Your assignment
Pictures should not appear in the copy; the records themselves must be written out exactly.

Saved entries
================

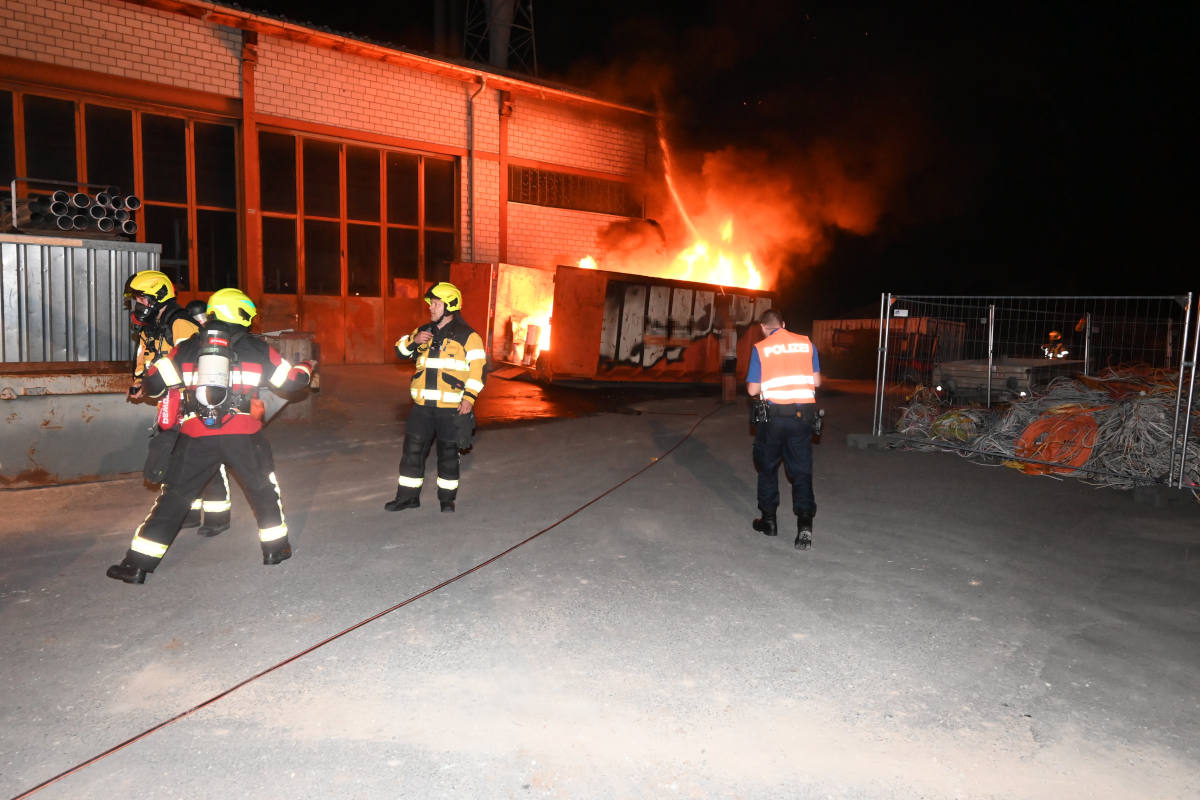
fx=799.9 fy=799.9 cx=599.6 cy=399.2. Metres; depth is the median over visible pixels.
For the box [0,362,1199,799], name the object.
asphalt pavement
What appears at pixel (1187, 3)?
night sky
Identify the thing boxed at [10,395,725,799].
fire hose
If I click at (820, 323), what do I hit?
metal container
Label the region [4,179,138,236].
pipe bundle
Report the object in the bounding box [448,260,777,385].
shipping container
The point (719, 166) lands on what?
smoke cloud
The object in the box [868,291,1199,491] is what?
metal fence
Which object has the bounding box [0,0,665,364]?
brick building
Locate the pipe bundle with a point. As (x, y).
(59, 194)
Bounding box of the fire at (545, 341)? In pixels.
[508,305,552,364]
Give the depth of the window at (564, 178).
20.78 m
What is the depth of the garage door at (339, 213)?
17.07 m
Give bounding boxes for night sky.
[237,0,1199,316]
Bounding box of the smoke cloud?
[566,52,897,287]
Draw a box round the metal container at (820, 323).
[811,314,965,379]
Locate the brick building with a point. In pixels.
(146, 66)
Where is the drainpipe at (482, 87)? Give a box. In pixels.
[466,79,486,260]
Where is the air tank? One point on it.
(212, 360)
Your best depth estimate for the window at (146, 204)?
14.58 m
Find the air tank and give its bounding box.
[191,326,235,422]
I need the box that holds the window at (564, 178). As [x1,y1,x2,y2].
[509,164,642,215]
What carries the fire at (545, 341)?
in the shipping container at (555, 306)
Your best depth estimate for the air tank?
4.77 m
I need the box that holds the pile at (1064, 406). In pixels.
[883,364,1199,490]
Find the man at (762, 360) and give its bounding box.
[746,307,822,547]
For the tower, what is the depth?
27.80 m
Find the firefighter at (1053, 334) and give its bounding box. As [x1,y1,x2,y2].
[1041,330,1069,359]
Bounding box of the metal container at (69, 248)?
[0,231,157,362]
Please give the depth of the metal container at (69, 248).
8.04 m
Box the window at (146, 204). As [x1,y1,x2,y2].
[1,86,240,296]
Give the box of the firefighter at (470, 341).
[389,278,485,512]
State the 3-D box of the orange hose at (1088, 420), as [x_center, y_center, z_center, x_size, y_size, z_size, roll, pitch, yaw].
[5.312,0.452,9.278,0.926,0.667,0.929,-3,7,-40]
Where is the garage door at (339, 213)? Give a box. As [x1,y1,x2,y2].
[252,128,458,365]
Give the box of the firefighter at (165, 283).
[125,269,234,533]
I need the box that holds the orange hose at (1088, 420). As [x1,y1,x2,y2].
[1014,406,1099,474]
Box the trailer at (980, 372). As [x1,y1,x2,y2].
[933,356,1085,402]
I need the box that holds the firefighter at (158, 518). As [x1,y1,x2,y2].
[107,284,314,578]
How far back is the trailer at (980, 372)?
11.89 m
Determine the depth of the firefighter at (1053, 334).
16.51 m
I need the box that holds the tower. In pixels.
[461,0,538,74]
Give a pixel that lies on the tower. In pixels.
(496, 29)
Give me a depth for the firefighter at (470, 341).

================

Answer space
fx=799.9 fy=799.9 cx=599.6 cy=399.2. Metres; depth is the median over visible pixels.
For the box [0,362,1199,799], name the object.
asphalt pavement
What appears at pixel (1187, 3)?
night sky
Identify the thing boxed at [10,395,725,799].
fire hose
If I click at (820, 323), what do I hit?
metal container
Label the region [4,179,138,236].
pipe bundle
Report the object in the bounding box [448,260,777,385].
shipping container
The point (719, 166) lands on what?
smoke cloud
The object in the box [868,291,1199,491] is what?
metal fence
Which object has the bounding box [0,0,665,364]?
brick building
Locate the pipe bundle with a point. As (x, y).
(59, 194)
Bounding box of the fire at (545, 341)? In pixels.
[508,305,552,364]
Give the depth of the window at (564, 178).
20.78 m
What is the depth of the garage door at (339, 213)?
17.07 m
Give bounding boxes for night sky.
[237,0,1199,316]
Bounding box of the smoke cloud?
[566,52,897,287]
Draw a box round the metal container at (820, 323).
[811,314,965,379]
Locate the brick building with a point. In pixels.
(146, 66)
Where is the drainpipe at (482, 87)? Give a box. In pixels.
[466,79,486,260]
Where is the air tank? One point on it.
(212, 360)
Your best depth estimate for the window at (146, 204)?
14.58 m
Find the air tank and give its bounding box.
[191,326,235,422]
I need the box that holds the window at (564, 178). As [x1,y1,x2,y2].
[509,164,642,215]
What carries the fire at (545, 341)?
in the shipping container at (555, 306)
Your best depth estimate for the air tank?
4.77 m
I need the box that holds the pile at (1064, 406). In pixels.
[883,364,1199,490]
Find the man at (762, 360) and give its bounding box.
[746,307,822,547]
For the tower, what is the depth?
27.80 m
Find the firefighter at (1053, 334) and give its bounding box. As [x1,y1,x2,y2].
[1041,330,1069,359]
Bounding box of the metal container at (69, 248)?
[0,231,157,362]
Please give the depth of the metal container at (69, 248).
8.04 m
Box the window at (146, 204). As [x1,y1,x2,y2].
[1,86,240,296]
Give the box of the firefighter at (470, 341).
[389,278,485,512]
State the 3-D box of the orange hose at (1088, 420), as [x_center, y_center, z_center, x_size, y_size, z_size, roll, pitch, yaw].
[5.312,0.452,9.278,0.926,0.667,0.929,-3,7,-40]
Where is the garage door at (339, 213)? Give a box. As [x1,y1,x2,y2].
[252,128,458,365]
Give the box of the firefighter at (165, 283).
[125,269,234,533]
I need the box that holds the orange hose at (1088, 420). As [x1,y1,x2,y2].
[1014,406,1099,474]
Box the trailer at (980, 372). As [x1,y1,x2,y2].
[933,356,1085,402]
I need the box that holds the firefighter at (158, 518). As [x1,y1,x2,y2].
[107,284,314,578]
How far back is the trailer at (980, 372)?
11.89 m
Determine the depth of the firefighter at (1053, 334).
16.51 m
I need the box that holds the tower. In pixels.
[461,0,538,74]
Give a pixel that lies on the tower. In pixels.
(496, 29)
Give me a depth for the firefighter at (470, 341).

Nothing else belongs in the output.